- TASK DETAILS
List every financial instrument that the financial risk note below names as one of the Group's major financial instruments.

- PAGE EXTRACT
* * *

30 FINANCIAL RISK AND CAPITAL MANAGEMENT
The major financial instruments of the Group include liquid funds, investments, trade and other receivables, trade and
other payables and borrowings. Details of these financial instruments are disclosed in the respective notes to the financial
statements. The risk management programme of the Group is designed to minimise the financial risks of the Group. These
risks include credit risk, interest rate risk, foreign currency risk and liquidity risk.
(a) Cash management and funding
The Group generally obtains long-term financing to meet funding requirements. Management of the Group regularly and
closely monitors its overall net debt position and reviews its funding costs and maturity profile to facilitate refinancing.
(b) Capital management
The Group’s strategy involves adopting and maintaining an appropriate mix of debt and equity to ensure optimal returns to
unitholders, while maintaining su¢cient flexibility to implement growth strategies.
The Group may consider diversifying its sources of debt financing by accessing the debt capital markets through the
issuance of bonds to optimise the debt maturity profile and to make adjustments to the capital structure in light of changes
in economic conditions.
The Group has complied with all externally imposed capital requirements which include leverage ratio.
At 31 December 2015, total equity amounted to HK$62,167,607,000 (2014: HK$63,394,195,000), and consolidated net debt of
the Group was HK$26,306,390,000 (2014: HK$25,955,594,000).

* * *

- ITEMS
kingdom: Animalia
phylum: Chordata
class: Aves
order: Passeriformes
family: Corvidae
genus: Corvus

* * *

- RESPONSE TO THE EXERCISE
- Liquid funds
- Investments
- Trade and other receivables
- Trade and other payables
- Borrowings